(Problem statement) Set down the stretch of the listing below from the line containing "What is the approximate" through the line containing "Is there any", word for word and including both of those lines, but leave the pictures out.

(Data for the task)
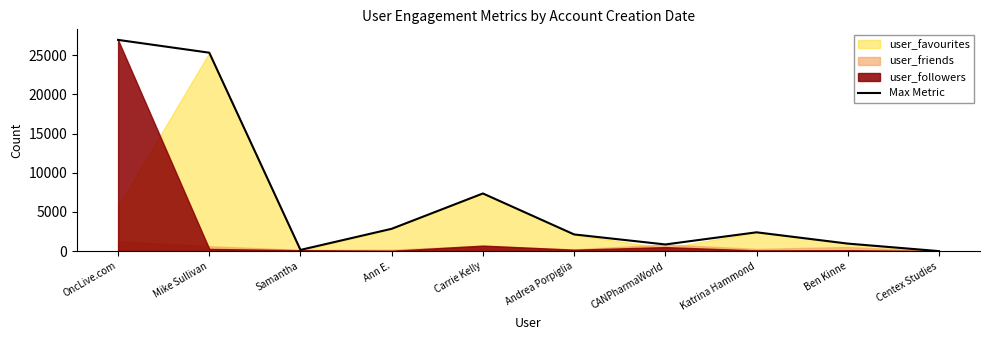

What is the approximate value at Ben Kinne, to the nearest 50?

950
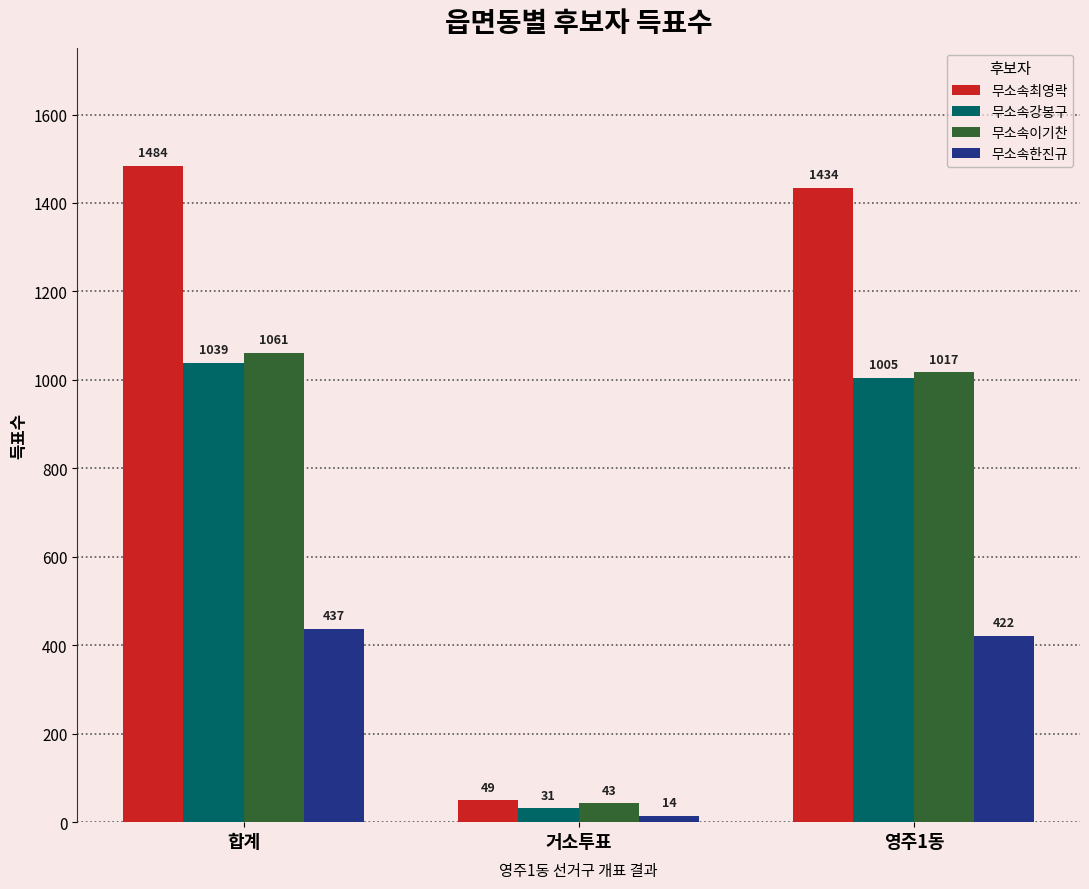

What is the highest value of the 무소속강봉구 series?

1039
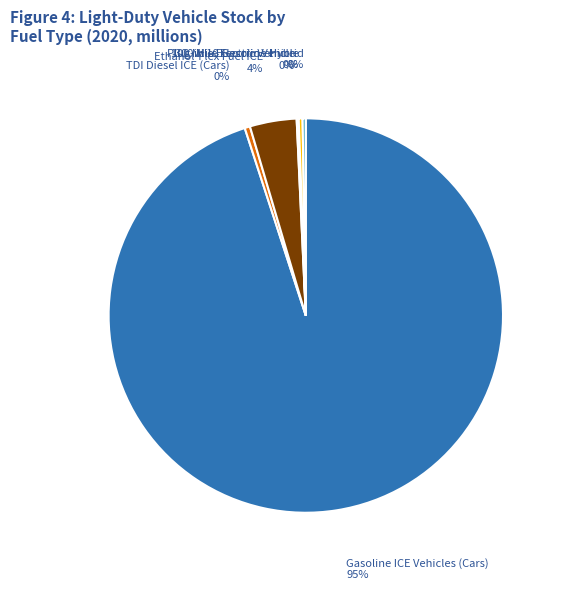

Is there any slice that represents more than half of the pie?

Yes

...

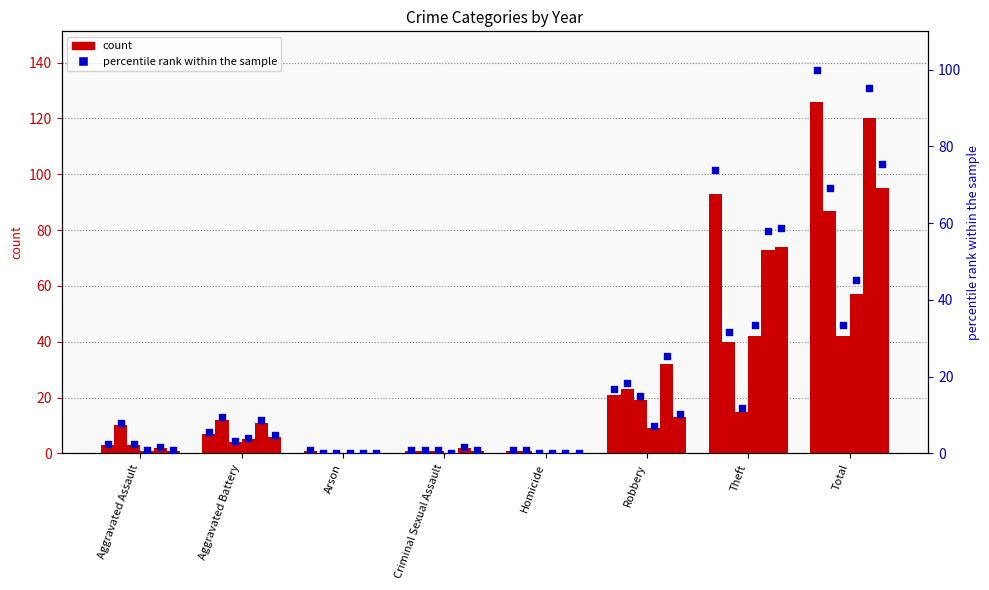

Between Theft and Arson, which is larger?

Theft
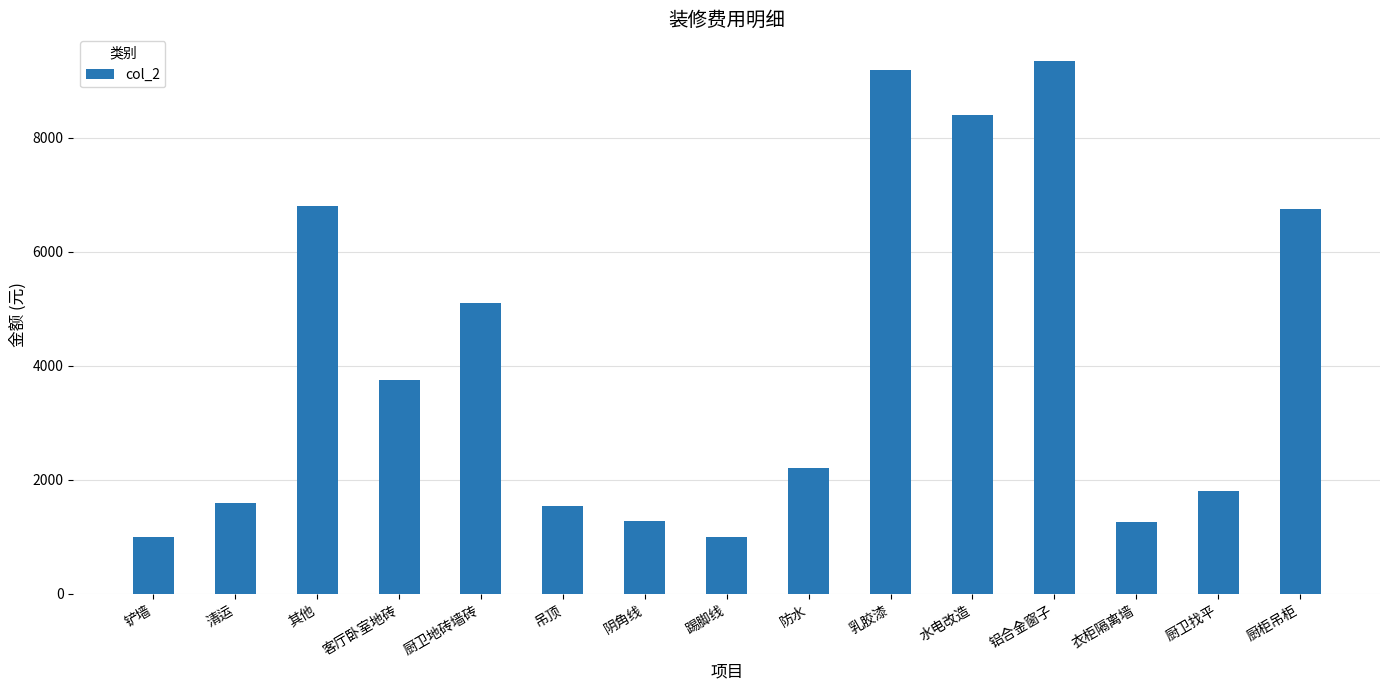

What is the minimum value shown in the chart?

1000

...

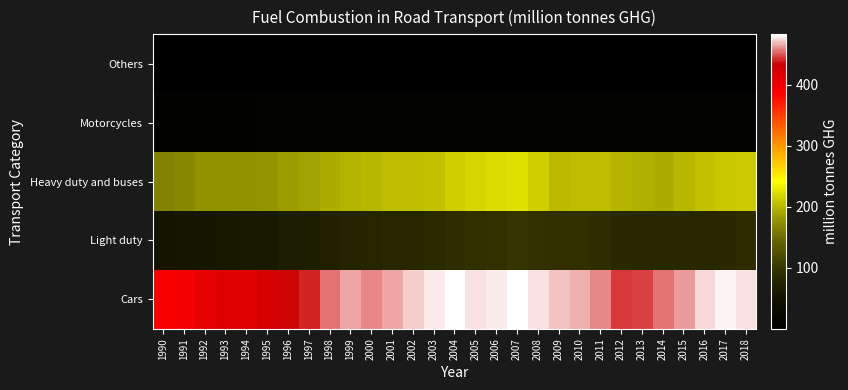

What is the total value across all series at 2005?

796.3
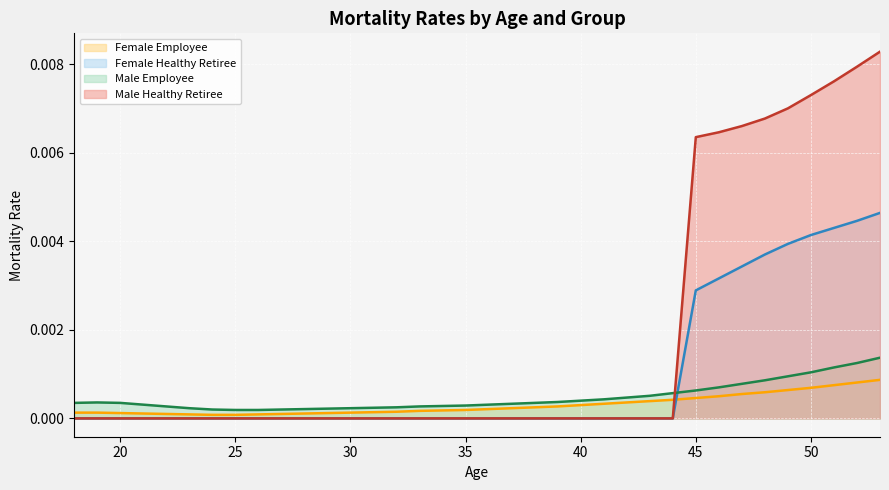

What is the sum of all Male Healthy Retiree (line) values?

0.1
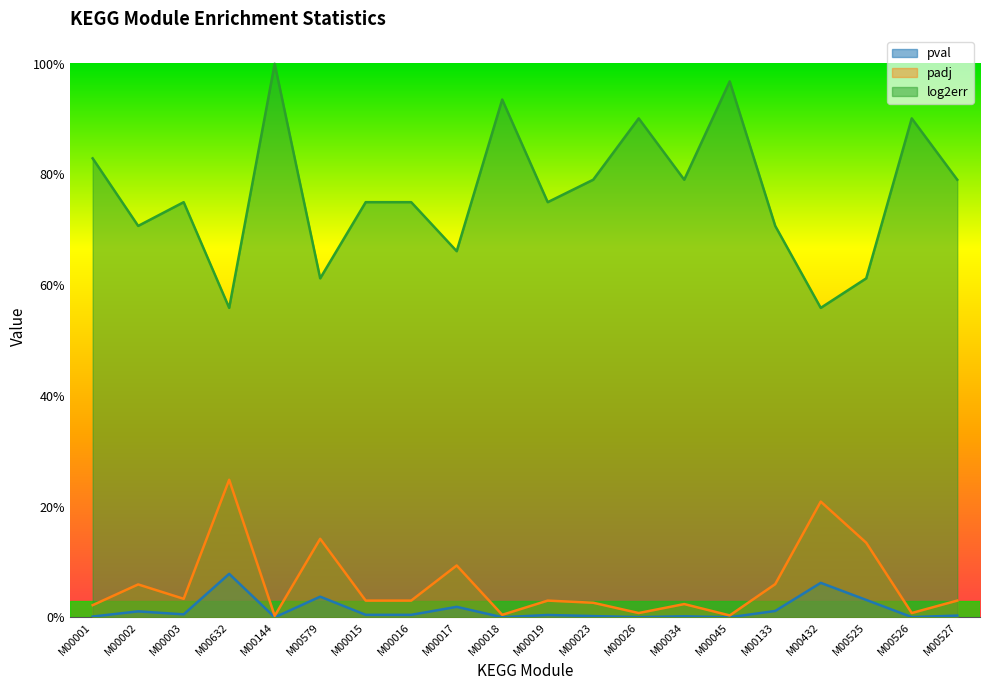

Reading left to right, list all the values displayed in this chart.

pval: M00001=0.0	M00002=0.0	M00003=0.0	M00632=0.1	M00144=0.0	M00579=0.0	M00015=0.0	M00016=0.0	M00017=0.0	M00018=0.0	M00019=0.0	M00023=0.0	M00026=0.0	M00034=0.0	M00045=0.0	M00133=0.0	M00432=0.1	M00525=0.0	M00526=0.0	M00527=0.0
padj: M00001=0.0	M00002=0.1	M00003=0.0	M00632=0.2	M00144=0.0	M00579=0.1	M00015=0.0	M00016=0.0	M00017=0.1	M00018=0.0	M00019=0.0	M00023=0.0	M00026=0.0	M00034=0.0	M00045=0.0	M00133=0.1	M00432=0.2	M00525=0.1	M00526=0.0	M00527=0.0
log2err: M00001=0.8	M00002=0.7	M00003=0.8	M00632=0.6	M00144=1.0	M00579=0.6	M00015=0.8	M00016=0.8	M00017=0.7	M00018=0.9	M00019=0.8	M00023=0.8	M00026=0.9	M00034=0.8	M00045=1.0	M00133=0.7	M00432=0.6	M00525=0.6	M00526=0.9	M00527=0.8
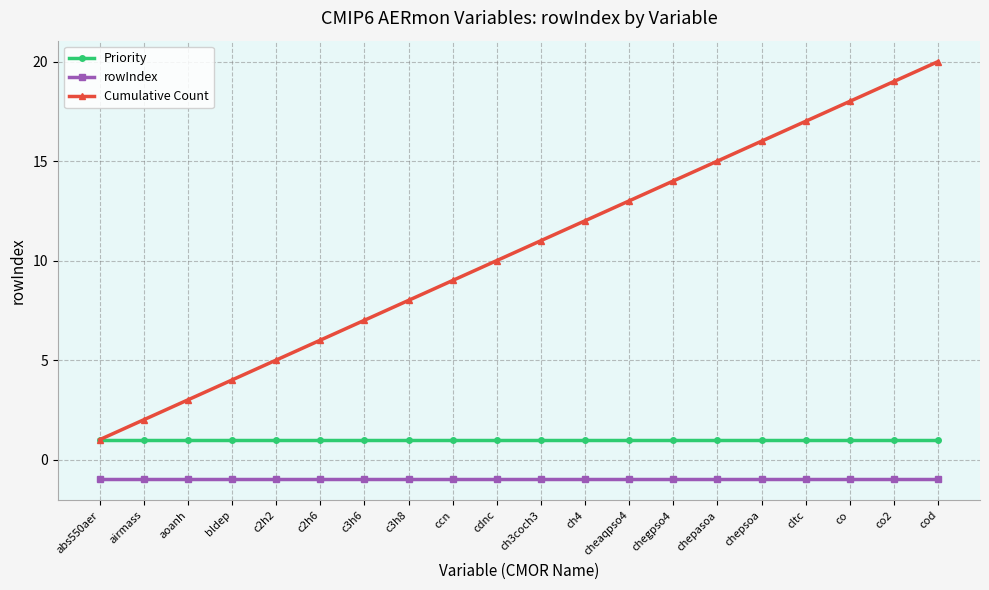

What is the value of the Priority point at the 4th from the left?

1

(Written reply)
What is the approximate value at Ben Kinne, to the nearest 50?

950

What is the highest value of the 무소속강봉구 series?

1039

Is there any slice that represents more than half of the pie?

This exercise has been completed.